The DOL also takes the position that it cannot enforce the contractual rights of workers, and it has declined to take action against employers who confiscate passports and visas.

Because of the lack of government enforcement, it generally falls to the workers to take action to protect themselves from abuses. Unfortunately, filing lawsuits against abusive employers is not a realistic option in most cases. Even if guestworkers know their rights — and most do not — and even if private attorneys would take their cases — and most will not — guestworkers risk blacklisting and other forms of retaliation against themselves or their families if they sue to protect their rights. In one lawsuit the Southern Poverty Law Center filed, a labor recruiter threatened to burn down a worker's village in Guatemala if he did not drop his case.

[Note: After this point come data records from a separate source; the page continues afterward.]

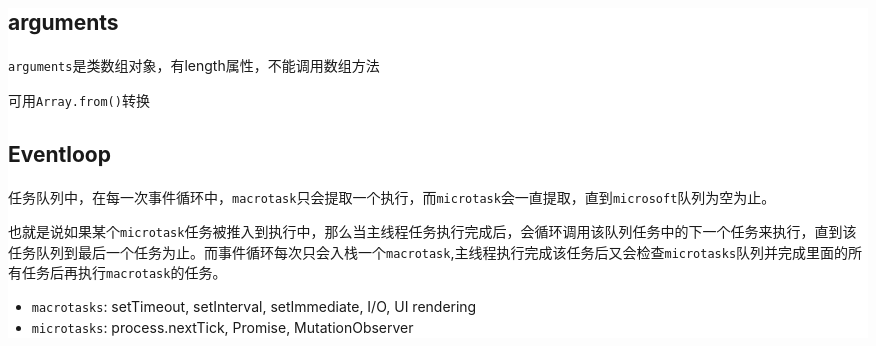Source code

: ## arguments
`arguments`是类数组对象，有length属性，不能调用数组方法

可用`Array.from()`转换


## Eventloop
任务队列中，在每一次事件循环中，`macrotask`只会提取一个执行，而`microtask`会一直提取，直到`microsoft`队列为空为止。

也就是说如果某个`microtask`任务被推入到执行中，那么当主线程任务执行完成后，会循环调用该队列任务中的下一个任务来执行，直到该任务队列到最后一个任务为止。而事件循环每次只会入栈一个`macrotask`,主线程执行完成该任务后又会检查`microtasks`队列并完成里面的所有任务后再执行`macrotask`的任务。

- `macrotasks`: setTimeout, setInterval, setImmediate, I/O, UI rendering
- `microtasks`: process.nextTick, Promise, MutationObserver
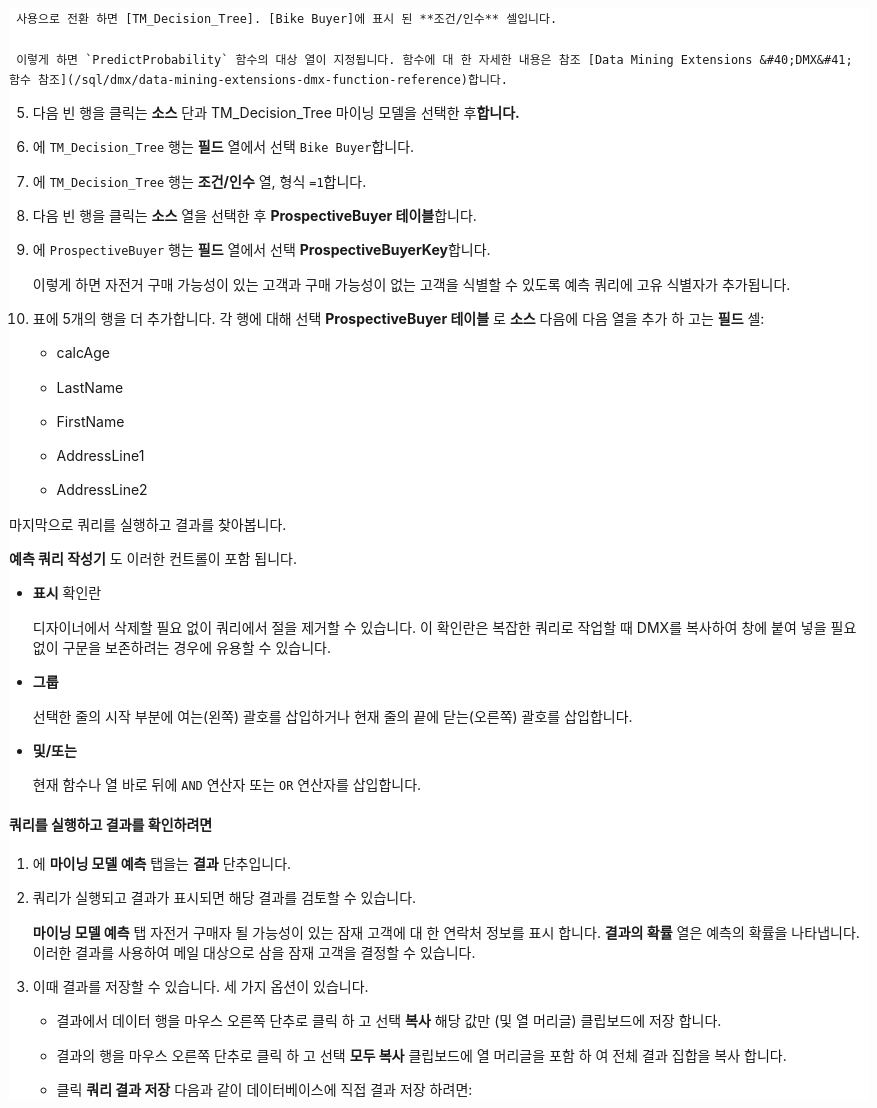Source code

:      사용으로 전환 하면 [TM_Decision_Tree]. [Bike Buyer]에 표시 된 **조건/인수** 셀입니다.  
  
     이렇게 하면 `PredictProbability` 함수의 대상 열이 지정됩니다. 함수에 대 한 자세한 내용은 참조 [Data Mining Extensions &#40;DMX&#41; 함수 참조](/sql/dmx/data-mining-extensions-dmx-function-reference)합니다.  
  
5.  다음 빈 행을 클릭는 **소스** 단과 TM_Decision_Tree 마이닝 모델을 선택한 후**합니다.**  
  
6.  에 `TM_Decision_Tree` 행는 **필드** 열에서 선택 `Bike Buyer`합니다.  
  
7.  에 `TM_Decision_Tree` 행는 **조건/인수** 열, 형식 `=1`합니다.  
  
8.  다음 빈 행을 클릭는 **소스** 열을 선택한 후 **ProspectiveBuyer 테이블**합니다.  
  
9. 에 `ProspectiveBuyer` 행는 **필드** 열에서 선택 **ProspectiveBuyerKey**합니다.  
  
     이렇게 하면 자전거 구매 가능성이 있는 고객과 구매 가능성이 없는 고객을 식별할 수 있도록 예측 쿼리에 고유 식별자가 추가됩니다.  
  
10. 표에 5개의 행을 더 추가합니다. 각 행에 대해 선택 **ProspectiveBuyer 테이블** 로 **소스** 다음에 다음 열을 추가 하 고는 **필드** 셀:  
  
    -   calcAge  
  
    -   LastName  
  
    -   FirstName  
  
    -   AddressLine1  
  
    -   AddressLine2  
  
 마지막으로 쿼리를 실행하고 결과를 찾아봅니다.  
  
 **예측 쿼리 작성기** 도 이러한 컨트롤이 포함 됩니다.  
  
-   **표시** 확인란  
  
     디자이너에서 삭제할 필요 없이 쿼리에서 절을 제거할 수 있습니다. 이 확인란은 복잡한 쿼리로 작업할 때 DMX를 복사하여 창에 붙여 넣을 필요 없이 구문을 보존하려는 경우에 유용할 수 있습니다.  
  
-   **그룹**  
  
     선택한 줄의 시작 부분에 여는(왼쪽) 괄호를 삽입하거나 현재 줄의 끝에 닫는(오른쪽) 괄호를 삽입합니다.  
  
-   **및/또는**  
  
     현재 함수나 열 바로 뒤에 `AND` 연산자 또는 `OR` 연산자를 삽입합니다.  
  
#### <a name="to-run-the-query-and-view-results"></a>쿼리를 실행하고 결과를 확인하려면  
  
1.  에 **마이닝 모델 예측** 탭을는 **결과** 단추입니다.  
  
2.  쿼리가 실행되고 결과가 표시되면 해당 결과를 검토할 수 있습니다.  
  
     **마이닝 모델 예측** 탭 자전거 구매자 될 가능성이 있는 잠재 고객에 대 한 연락처 정보를 표시 합니다. **결과의 확률** 열은 예측의 확률을 나타냅니다. 이러한 결과를 사용하여 메일 대상으로 삼을 잠재 고객을 결정할 수 있습니다.  
  
3.  이때 결과를 저장할 수 있습니다. 세 가지 옵션이 있습니다.  
  
    -   결과에서 데이터 행을 마우스 오른쪽 단추로 클릭 하 고 선택 **복사** 해당 값만 (및 열 머리글) 클립보드에 저장 합니다.  
  
    -   결과의 행을 마우스 오른쪽 단추로 클릭 하 고 선택 **모두 복사** 클립보드에 열 머리글을 포함 하 여 전체 결과 집합을 복사 합니다.  
  
    -   클릭 **쿼리 결과 저장** 다음과 같이 데이터베이스에 직접 결과 저장 하려면:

While H-2A workers are eligible for representation by federally funded Legal Services lawyers, these lawyers are prohibited from handling class actions lawsuits. Given workers' enormous fears of retaliation and blacklisting, any system that relies on workers asserting their own legal rights is unlikely to bring about systemic change. Having access to class action litigation would at least permit cases to be brought by one or two workers brave enough to challenge the system.

In addition, H-2A workers are specifically exempted from the major statute designed to protect agricultural workers in the United States from abuse and exploitation — the Migrant and Seasonal Agricultural Worker Protection Act (AWPA). Adopted in 1983, it replaced the Farm Labor Contractors Registration Act of 1963, which was enacted in the wake of the Edward R. Murrow film about farmworkers, Harvest of Shame, aired by CBS during Thanksgiving in 1960. Among other things, the AWPA provides migrant farmworkers a legal mechanism to enforce the terms of the promises made to them and the other terms of their agreement in federal court. But the powerful protections of that law are not available to H-2A workers.

For H-2B workers, the situation is perhaps even more dire. Although they are in the U.S. legally and are financially eligible, they are ineligible for federally funded legal services because of their visa status. As a result, most H-2B workers have no access to lawyers or information about their legal rights at all. Because most do not speak English and are extremely isolated, usually both geographically and socially, it is unrealistic to expect that they would be able to take action to enforce their own legal rights. Moreover, many of these workers have few rights to enforce.

Typically, workers will make complaints only if they are so severely injured that they can no longer work, or once their work is finished. They quite rationally weigh the costs of reporting contract violations or dangerous working conditions against the potential benefits.

As a result, far too many workers are lured to the United States by false promises only to find that they have no recourse.